I am using google colab pro and the provided TPU. I need to upload a pre-trained model into the TPU.
I've been struggling with this scenario myself (although with the free version of Colab) and just got it to work. This specific use case doesn't appear to be very well-documented—it seems the official documentation mostly deals with cases involving a Compute Engine VM, rather than an auto-assigned TPU. The process that worked for me went as follows:
!gcloud auth login
!gcloud config set project [Project ID of Storage Bucket]
and
from google.colab import auth
auth.authenticate_user()
resolver = tf.distribute.cluster_resolver.TPUClusterResolver(tpu='grpc://' + os.environ['COLAB_TPU_ADDR'])
tf.config.experimental_connect_to_cluster(resolver)
tf.tpu.experimental.initialize_tpu_system(resolver)

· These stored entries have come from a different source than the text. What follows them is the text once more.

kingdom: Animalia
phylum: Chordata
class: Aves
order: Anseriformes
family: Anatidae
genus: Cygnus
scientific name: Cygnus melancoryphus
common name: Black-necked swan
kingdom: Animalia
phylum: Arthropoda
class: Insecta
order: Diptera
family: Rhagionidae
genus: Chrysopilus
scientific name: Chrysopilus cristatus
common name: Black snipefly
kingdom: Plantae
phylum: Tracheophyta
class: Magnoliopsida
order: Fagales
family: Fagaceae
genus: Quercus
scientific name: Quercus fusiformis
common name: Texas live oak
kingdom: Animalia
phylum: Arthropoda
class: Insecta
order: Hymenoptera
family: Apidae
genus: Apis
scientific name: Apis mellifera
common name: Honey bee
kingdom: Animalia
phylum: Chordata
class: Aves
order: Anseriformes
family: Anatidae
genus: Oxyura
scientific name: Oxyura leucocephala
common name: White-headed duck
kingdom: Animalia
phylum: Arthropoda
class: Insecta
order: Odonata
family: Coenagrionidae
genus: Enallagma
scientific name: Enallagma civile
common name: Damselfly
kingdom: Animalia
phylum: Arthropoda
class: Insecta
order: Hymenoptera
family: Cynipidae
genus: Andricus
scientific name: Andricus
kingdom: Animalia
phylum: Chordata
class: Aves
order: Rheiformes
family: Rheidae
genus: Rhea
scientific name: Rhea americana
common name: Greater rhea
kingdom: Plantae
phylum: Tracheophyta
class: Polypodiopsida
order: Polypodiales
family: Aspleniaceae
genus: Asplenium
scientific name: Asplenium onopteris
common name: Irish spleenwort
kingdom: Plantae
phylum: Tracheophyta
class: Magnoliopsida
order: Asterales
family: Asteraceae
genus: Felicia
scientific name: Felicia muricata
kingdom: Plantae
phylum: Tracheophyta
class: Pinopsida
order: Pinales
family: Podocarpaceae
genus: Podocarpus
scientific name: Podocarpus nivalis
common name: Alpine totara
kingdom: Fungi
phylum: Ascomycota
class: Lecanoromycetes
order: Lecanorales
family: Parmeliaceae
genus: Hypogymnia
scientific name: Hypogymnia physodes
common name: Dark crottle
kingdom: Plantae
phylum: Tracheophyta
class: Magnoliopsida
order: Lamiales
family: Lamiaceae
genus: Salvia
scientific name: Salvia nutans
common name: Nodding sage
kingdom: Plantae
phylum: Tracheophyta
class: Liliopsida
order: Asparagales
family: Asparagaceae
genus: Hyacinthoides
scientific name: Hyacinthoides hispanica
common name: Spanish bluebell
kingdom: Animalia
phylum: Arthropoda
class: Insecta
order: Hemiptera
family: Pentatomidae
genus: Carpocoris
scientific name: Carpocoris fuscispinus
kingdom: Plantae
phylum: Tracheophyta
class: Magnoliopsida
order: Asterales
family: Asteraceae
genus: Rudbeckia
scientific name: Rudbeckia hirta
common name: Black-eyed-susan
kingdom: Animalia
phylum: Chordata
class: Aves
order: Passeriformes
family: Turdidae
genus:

strategy = tf.distribute.experimental.TPUStrategy(resolver)
model = tf.keras.models.load_model('gs://[Bucket name and path to saved model]')
This initially failed, but the error message included the service account of the TPU trying to access the directory, and this is the address I gave access to as described in the Cloud Storage docs. The address is in the
service-[PROJECT_NUMBER]@cloud-tpu.iam.gserviceaccount.com
format but the project number isn't the Project ID of the project my bucket is in, nor a value I've been able to find anywhere else.
After I gave permissions to that service account (which I was only able to find in the error message), I was able to load and save models from my private bucket.